Perchè le associazioni dei commercianti non rappresentano i commercianti

Perchè le associazioni dei commercianti
non rappresentano i commercianti

Perchè le associazioni dei commercianti
non rappresentano i commercianti
 Non son solito usare parole tenere nei confronti della professionalità (piuttosto scarsa) di chi rappresenta i lavoratori dipendenti, in particolare, per quanto attiene una visione dello sviluppo della provincia di Savona assolutamente succube dei poteri forti.
Tuttavia ci sono associazioni di categoria in quanto a rappresentanza dei propri associati riescono nell’improbo risultato di fare ancora peggio. Sembra impossibile, ma è così.

 Partiamo dalla mamma di tutti gli inciuci ovvero la Presidenza della Camera di Commercio. Le organizzazioni dei commercianti sono state decisive, in provincia e in regione, nel far assurgere l’uno e trino dottor Luciano Pasquale alle presidenze medesime. Ovvero i rappresentanti di coloro che col cappello in mano chiedono respiro alle banche in genere e alla Cassa di Risparmio di Savona, in particolare, eleggono a proprio ancor più sommo rappresentante il Presidente della Cassa medesima. Sprovvedutezza ingenua dei rappresentanti? Macchè più di un inciucio per lucrare qualche posticino nell’assemblee camerale. Da questo punto di vista, il torto dei commercianti è quello di non conoscere i giochi, forse perchè la stampa locale di solito poco birichina col potere, quando non completamente accovacciata ai suoi piedi, non ne parla o fa incomprensibili giri di parole. I commercianti non sanno o talora fingono di non sapere che i propri rappresentanti hanno tali e tanti culi di pietra da mantenere che è assolutamente illusorio che da loro ne derivino opzioni chiaramente favorevoli al piccolo commercio.

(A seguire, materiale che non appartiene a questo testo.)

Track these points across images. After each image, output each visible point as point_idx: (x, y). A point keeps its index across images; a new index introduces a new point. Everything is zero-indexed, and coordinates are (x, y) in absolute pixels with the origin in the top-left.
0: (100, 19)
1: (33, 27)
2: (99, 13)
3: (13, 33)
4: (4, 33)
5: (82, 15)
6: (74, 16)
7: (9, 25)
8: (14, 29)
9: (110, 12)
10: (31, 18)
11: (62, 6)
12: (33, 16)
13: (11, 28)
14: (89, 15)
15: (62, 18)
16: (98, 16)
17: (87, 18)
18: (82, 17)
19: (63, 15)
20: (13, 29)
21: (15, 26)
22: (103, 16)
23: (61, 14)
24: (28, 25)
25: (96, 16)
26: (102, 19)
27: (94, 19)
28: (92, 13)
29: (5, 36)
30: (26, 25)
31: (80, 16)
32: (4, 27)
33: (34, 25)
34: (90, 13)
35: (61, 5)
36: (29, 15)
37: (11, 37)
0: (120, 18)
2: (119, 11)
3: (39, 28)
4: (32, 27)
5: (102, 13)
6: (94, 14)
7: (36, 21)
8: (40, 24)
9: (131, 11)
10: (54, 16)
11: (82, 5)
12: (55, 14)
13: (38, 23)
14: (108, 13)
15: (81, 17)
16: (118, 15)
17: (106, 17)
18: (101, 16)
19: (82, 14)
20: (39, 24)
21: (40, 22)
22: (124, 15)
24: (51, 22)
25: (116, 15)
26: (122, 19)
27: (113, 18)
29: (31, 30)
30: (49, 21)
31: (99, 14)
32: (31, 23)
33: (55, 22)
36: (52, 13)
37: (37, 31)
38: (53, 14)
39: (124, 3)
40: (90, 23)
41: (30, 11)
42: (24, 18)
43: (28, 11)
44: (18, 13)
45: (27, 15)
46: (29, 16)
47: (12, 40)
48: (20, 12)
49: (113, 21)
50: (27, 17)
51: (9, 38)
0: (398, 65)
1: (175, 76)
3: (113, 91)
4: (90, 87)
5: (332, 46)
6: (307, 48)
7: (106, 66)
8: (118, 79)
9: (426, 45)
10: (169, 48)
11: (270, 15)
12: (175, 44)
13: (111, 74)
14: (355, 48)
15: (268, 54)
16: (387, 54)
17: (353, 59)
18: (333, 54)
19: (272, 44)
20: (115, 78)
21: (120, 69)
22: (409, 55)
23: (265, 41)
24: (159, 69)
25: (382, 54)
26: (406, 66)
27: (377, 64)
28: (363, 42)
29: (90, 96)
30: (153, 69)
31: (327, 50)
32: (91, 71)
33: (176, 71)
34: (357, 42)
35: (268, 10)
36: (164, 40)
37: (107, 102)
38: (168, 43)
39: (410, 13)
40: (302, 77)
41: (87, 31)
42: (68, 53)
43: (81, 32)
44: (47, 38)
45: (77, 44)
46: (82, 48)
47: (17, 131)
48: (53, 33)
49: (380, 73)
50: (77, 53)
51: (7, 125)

Il piccolo commercio agonizza, soprattutto quello che era il presidio umano più concreto delle nostra periferie chiude i battenti, strangolati con affitti esorbitanti dai proprietari dei muri (pura rendita parassitaria sindaco economista e rottamatore dei miei stivali?), messi fuori gioco dai tre, diconsi tre, centri commerciali aperti nel raggio di sei kilometri, strangolati dalle tasse, alzano bandiera bianca.
E il comune aveva chiesto loro ogni tipo di sacrificio: aperture festive e magari anche notturne per intrattenere i crocieristi, mercati centrali e rionali che si moltiplicano sempre con la scusa che le bancarelle dei mercati animerebbero la vita cittadina.

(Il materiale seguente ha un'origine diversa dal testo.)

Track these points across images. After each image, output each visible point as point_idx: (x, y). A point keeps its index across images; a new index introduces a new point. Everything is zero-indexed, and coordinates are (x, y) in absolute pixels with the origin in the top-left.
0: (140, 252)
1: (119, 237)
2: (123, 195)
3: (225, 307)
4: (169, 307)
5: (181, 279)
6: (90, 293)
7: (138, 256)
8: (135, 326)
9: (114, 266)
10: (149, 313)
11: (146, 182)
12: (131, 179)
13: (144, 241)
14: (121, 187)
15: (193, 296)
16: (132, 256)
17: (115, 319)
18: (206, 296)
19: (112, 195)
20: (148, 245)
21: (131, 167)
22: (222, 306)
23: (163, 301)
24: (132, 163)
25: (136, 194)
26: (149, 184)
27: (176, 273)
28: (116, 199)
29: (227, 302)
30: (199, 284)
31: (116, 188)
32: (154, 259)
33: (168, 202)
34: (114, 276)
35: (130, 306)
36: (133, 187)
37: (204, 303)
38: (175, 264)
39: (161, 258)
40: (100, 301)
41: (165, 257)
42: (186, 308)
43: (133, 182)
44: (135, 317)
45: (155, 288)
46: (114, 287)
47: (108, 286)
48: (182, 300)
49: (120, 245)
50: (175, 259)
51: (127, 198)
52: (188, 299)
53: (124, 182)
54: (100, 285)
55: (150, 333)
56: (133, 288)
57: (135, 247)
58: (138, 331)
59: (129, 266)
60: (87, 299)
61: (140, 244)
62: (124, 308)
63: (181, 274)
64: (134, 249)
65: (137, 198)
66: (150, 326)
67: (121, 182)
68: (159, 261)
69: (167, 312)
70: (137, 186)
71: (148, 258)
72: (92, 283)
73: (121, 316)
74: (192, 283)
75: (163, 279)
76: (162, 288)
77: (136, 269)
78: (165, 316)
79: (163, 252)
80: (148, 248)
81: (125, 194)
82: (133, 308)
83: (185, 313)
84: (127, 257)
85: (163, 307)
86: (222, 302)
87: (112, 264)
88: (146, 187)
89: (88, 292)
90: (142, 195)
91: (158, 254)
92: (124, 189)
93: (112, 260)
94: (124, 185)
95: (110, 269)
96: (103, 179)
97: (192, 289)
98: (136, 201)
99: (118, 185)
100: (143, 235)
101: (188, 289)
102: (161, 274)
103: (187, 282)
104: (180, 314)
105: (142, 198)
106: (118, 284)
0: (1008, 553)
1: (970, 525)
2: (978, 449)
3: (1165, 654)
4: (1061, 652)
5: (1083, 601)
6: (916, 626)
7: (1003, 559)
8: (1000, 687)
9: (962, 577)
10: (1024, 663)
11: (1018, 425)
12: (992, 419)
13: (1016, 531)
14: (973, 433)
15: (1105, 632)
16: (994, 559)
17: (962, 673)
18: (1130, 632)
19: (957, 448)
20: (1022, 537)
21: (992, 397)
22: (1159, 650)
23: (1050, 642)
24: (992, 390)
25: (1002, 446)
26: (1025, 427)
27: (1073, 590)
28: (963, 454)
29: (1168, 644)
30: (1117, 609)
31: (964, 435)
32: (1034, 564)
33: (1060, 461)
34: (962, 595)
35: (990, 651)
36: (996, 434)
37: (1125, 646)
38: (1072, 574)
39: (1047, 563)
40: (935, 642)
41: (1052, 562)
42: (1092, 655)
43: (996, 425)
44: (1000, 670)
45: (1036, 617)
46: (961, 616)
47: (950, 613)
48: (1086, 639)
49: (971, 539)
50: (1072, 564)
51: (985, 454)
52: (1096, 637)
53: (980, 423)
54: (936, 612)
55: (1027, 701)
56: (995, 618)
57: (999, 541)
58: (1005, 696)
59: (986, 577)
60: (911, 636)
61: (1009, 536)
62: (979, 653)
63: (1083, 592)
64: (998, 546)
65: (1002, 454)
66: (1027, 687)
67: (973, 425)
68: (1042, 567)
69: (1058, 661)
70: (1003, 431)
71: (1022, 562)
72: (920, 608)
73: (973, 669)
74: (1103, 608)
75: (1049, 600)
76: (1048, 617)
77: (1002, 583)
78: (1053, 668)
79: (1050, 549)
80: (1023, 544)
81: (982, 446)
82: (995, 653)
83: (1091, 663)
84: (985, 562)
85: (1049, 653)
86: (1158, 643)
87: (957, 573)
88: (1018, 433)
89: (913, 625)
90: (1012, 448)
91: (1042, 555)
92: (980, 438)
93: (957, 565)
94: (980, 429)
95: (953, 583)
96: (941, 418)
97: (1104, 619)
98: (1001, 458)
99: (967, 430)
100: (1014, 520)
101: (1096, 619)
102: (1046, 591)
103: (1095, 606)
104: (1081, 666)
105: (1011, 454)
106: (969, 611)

Di fronte a questo surplus di richieste, le associazioni dei commercianti non hanno battuto ciglio o se l’hanno fatto è stato magari per schiarirsi la voce prima di andare a cantare su un’altra rametta. Si fa, ma non si dice e se qualcuno obietta si dice che si è fatto.

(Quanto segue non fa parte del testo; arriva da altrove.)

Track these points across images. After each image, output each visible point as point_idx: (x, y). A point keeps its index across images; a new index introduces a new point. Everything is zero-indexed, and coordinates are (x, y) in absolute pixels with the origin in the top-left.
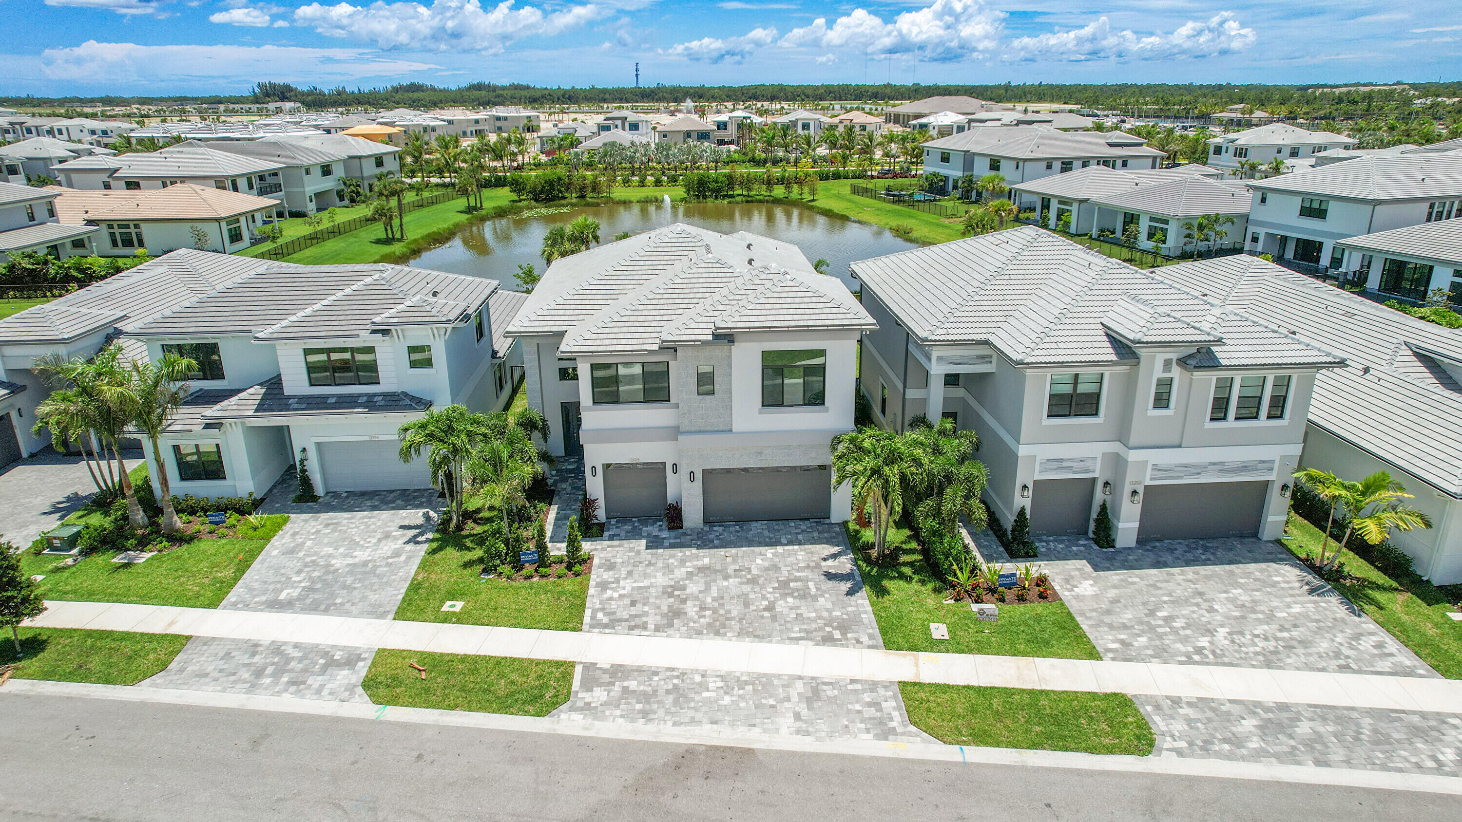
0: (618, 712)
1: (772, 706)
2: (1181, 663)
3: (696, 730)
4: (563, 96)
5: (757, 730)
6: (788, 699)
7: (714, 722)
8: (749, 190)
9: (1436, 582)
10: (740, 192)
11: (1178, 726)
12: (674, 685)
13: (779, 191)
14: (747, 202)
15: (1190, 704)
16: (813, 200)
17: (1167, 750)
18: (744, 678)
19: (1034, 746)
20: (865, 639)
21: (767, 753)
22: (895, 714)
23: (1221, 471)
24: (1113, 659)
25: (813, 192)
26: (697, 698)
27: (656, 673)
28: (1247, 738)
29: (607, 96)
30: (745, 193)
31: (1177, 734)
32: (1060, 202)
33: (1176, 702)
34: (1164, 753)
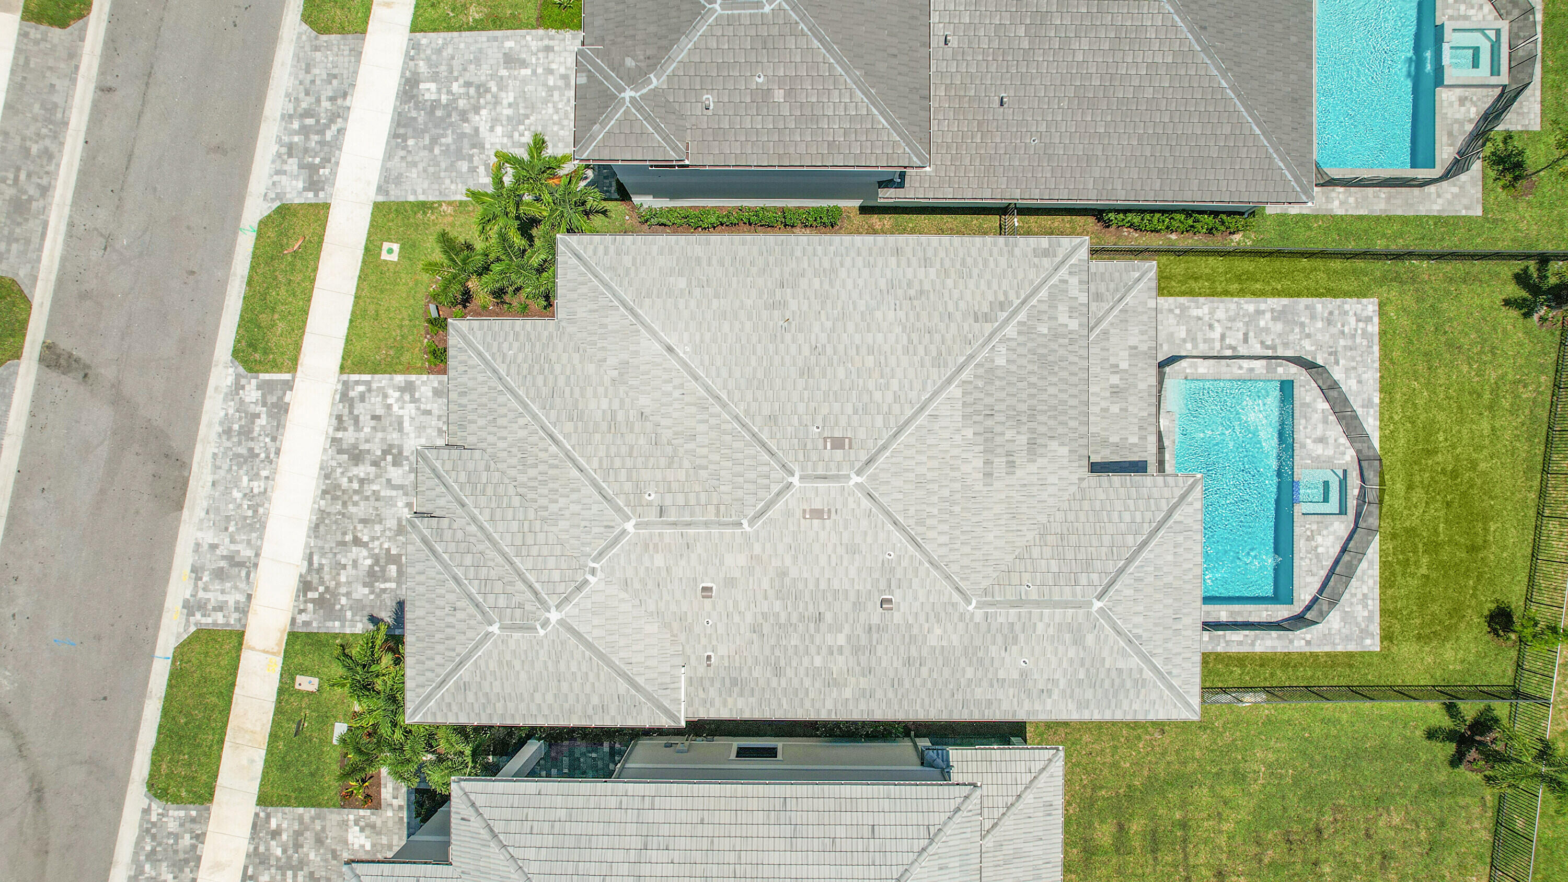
0: (231, 411)
3: (207, 470)
5: (202, 514)
11: (172, 826)
12: (258, 455)
15: (194, 847)
17: (150, 805)
18: (261, 510)
20: (304, 617)
22: (209, 620)
24: (257, 815)
31: (164, 819)
33: (200, 838)
34: (147, 801)
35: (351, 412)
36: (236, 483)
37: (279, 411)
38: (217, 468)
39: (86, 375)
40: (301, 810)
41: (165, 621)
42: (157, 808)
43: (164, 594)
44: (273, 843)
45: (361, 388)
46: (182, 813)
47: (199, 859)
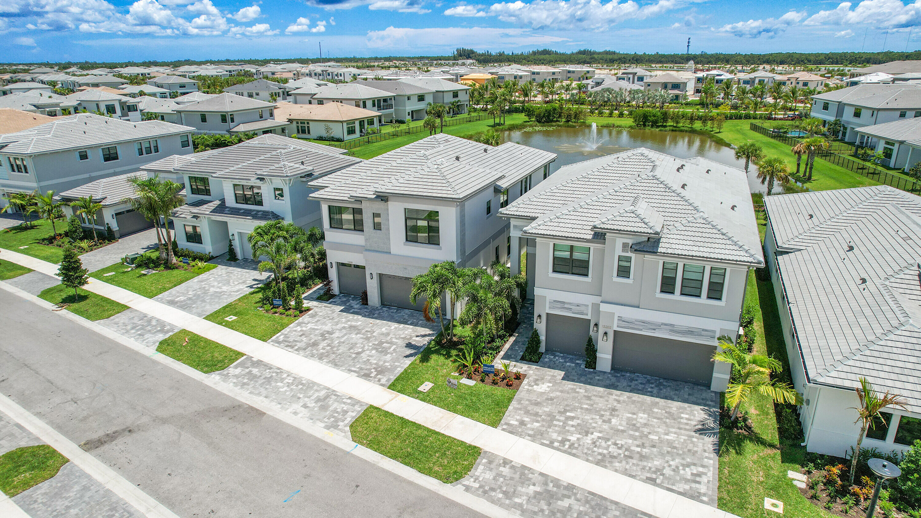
0: (235, 381)
1: (299, 398)
2: (543, 444)
3: (255, 398)
4: (633, 59)
5: (279, 406)
6: (309, 397)
7: (266, 397)
8: (677, 123)
9: (809, 450)
10: (672, 124)
11: (489, 476)
12: (272, 376)
13: (698, 125)
14: (673, 130)
15: (513, 467)
16: (719, 132)
17: (464, 485)
18: (304, 382)
19: (394, 457)
20: (383, 381)
21: (269, 416)
22: (349, 419)
23: (671, 330)
24: (503, 430)
25: (719, 127)
27: (270, 368)
28: (520, 496)
29: (663, 59)
30: (675, 125)
31: (481, 479)
32: (887, 143)
33: (506, 462)
34: (459, 486)
39: (130, 431)
40: (510, 408)
42: (468, 481)
44: (529, 426)
46: (481, 467)
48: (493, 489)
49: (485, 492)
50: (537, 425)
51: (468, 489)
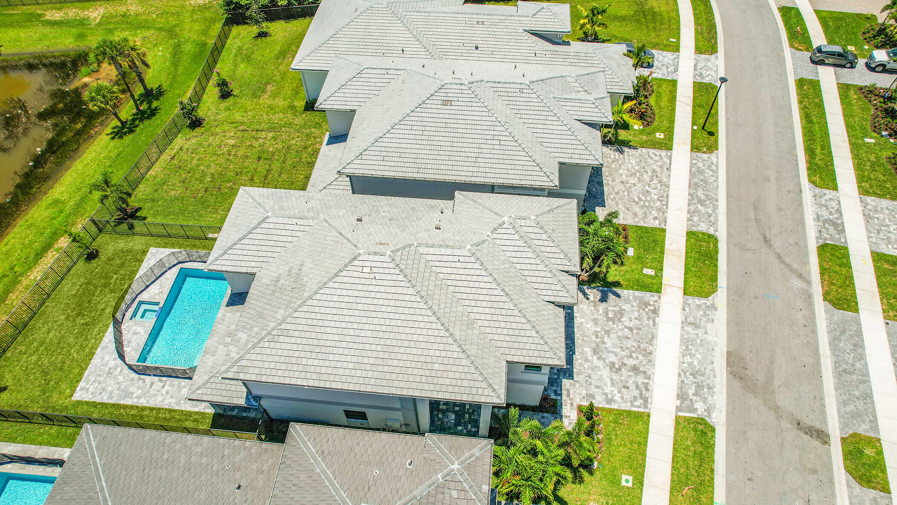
0: (710, 398)
1: (701, 340)
5: (715, 348)
6: (697, 335)
11: (703, 224)
19: (716, 266)
26: (698, 367)
31: (707, 227)
34: (717, 234)
35: (641, 391)
36: (700, 362)
37: (682, 396)
38: (713, 370)
39: (799, 424)
40: (645, 225)
41: (725, 303)
42: (711, 231)
43: (728, 314)
44: (656, 215)
45: (636, 403)
46: (699, 228)
47: (688, 213)
48: (710, 221)
49: (714, 224)
50: (653, 212)
51: (716, 231)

Lo sviluppo della grande distribuzione, che ha anche i suoi problemi legati alla innegabile crisi economica e le sue casse integrazione e le sue chiusure, è il boia designato del piccolo commercio e le ipotizzate aperture di sempre nuove gallerie commerciali (tra un po’ quella del vecchio San Paolo) configurano il commercio come un interminabili alberi della cuccagna o alberi da frutto da scrollare, sperando che qualcosa scenda giù.

Un tempo, forse con poca fortuna tra i commercianti, c’era un partito della sinistra che aveva un membro della segreteria che si occupava dei ceti medi, ora in tempi di forsennato interclassismo il problema della città trasformata in cimitero di botteghe non interessa né a loro, né ai culi di pietra delle associazioni commercianti. L’importante è che nessuno batta un colpo sull’IMU sostenuta, per colpa di Monti certamente, ma anche di un comune indebitato fino al collo che nel corso di questi anni si è valso di competentissimi assessori che hanno riempito le casse comunali di tanti bei derivati.

Sullo sfondo di questo quadro allucinante si ode il coro a bocca chiusa, non della Butterfly di Puccini, ma dell’opposizione di centro destra che, se per caso, apre bocca in consiglio comunale, riecheggia più toni da assemblea condominiale a cui è evidentemente più avvezza.